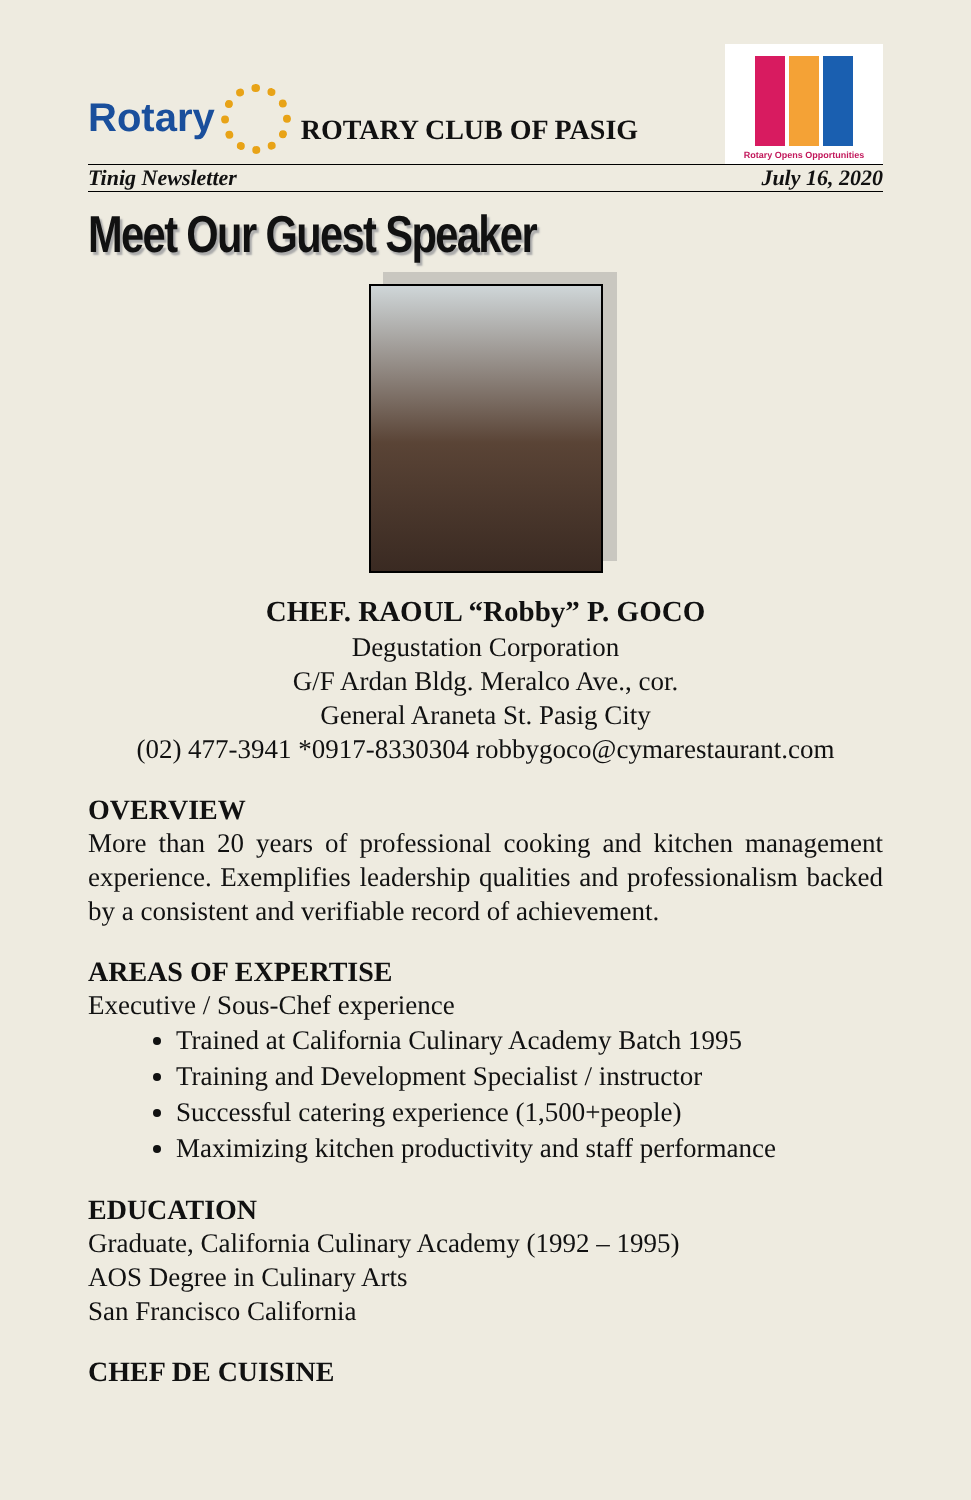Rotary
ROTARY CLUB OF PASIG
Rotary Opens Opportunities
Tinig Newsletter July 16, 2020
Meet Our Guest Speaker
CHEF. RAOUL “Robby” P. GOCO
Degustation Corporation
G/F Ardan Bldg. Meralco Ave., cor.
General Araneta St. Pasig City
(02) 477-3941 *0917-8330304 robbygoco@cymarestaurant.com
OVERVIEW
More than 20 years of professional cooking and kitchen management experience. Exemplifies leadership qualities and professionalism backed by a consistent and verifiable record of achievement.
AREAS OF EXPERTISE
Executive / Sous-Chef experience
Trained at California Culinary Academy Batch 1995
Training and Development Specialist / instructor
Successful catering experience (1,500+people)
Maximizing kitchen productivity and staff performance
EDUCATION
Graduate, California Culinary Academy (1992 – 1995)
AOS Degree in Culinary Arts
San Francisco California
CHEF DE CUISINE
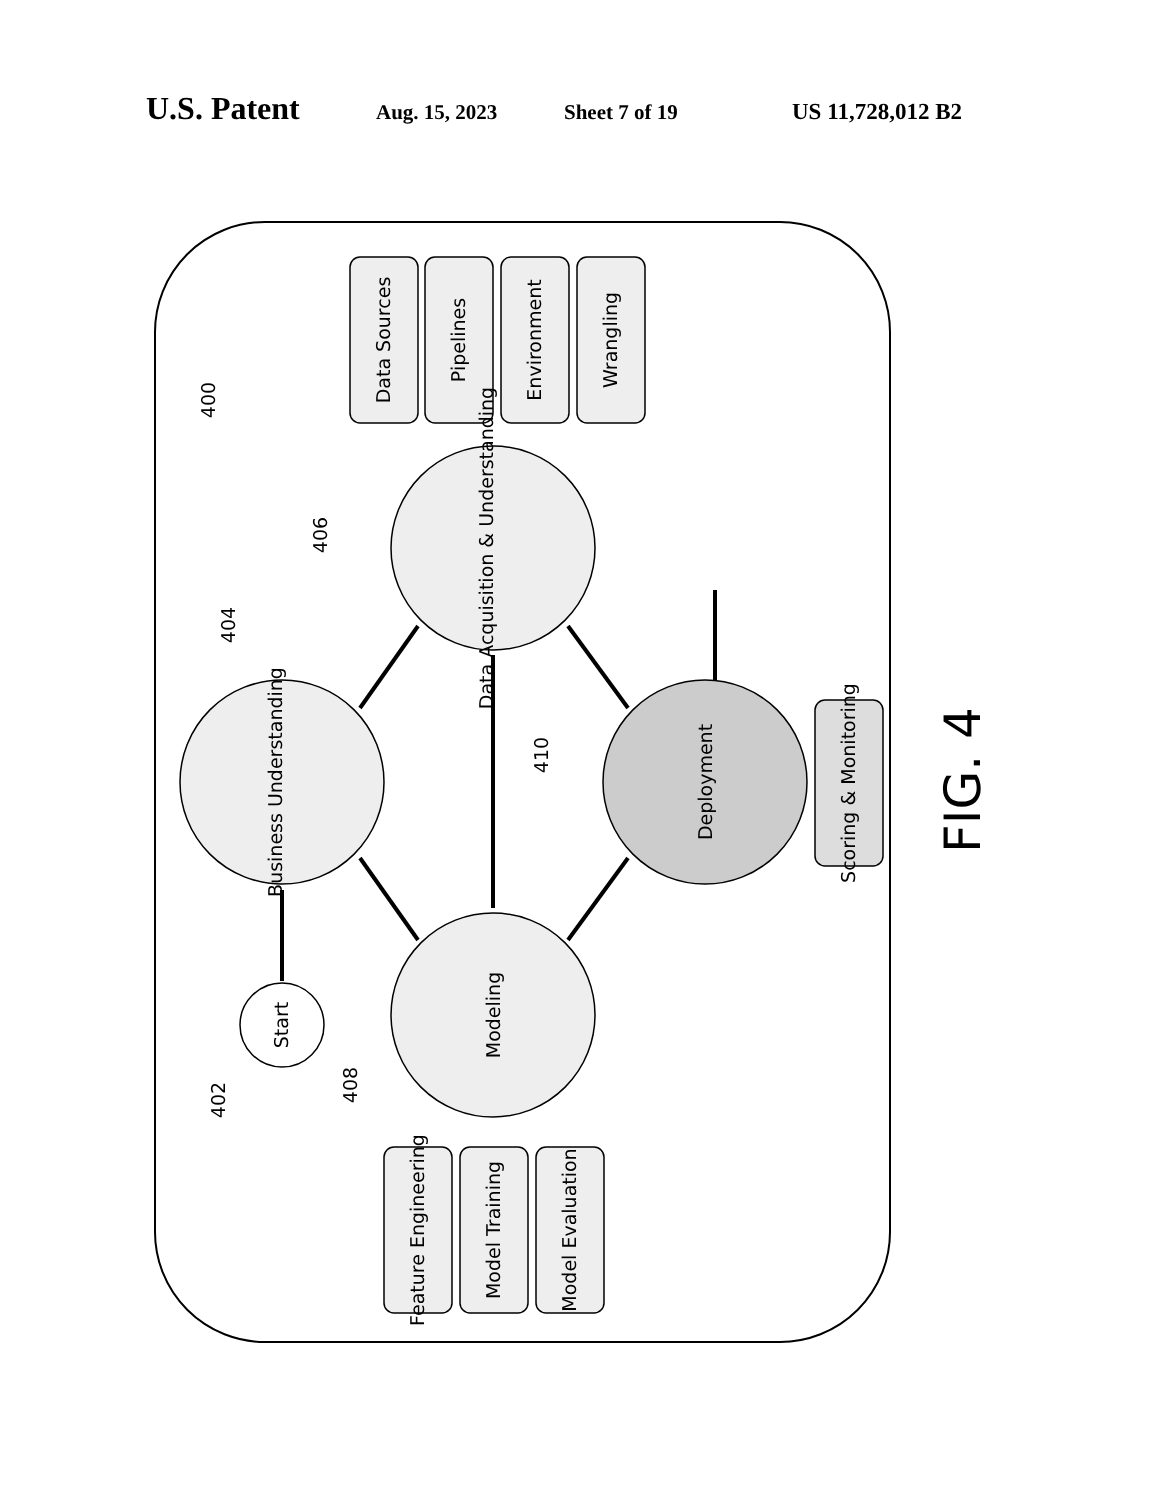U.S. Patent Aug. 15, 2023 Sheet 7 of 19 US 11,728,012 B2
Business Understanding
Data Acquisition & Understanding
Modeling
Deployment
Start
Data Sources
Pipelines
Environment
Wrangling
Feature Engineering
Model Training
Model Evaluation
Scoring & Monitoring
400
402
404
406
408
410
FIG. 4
──────────
▸ What you have to do
Scanning the listing, tally the lines with "Training" in them and state the number by itself.

▸ Expected output
2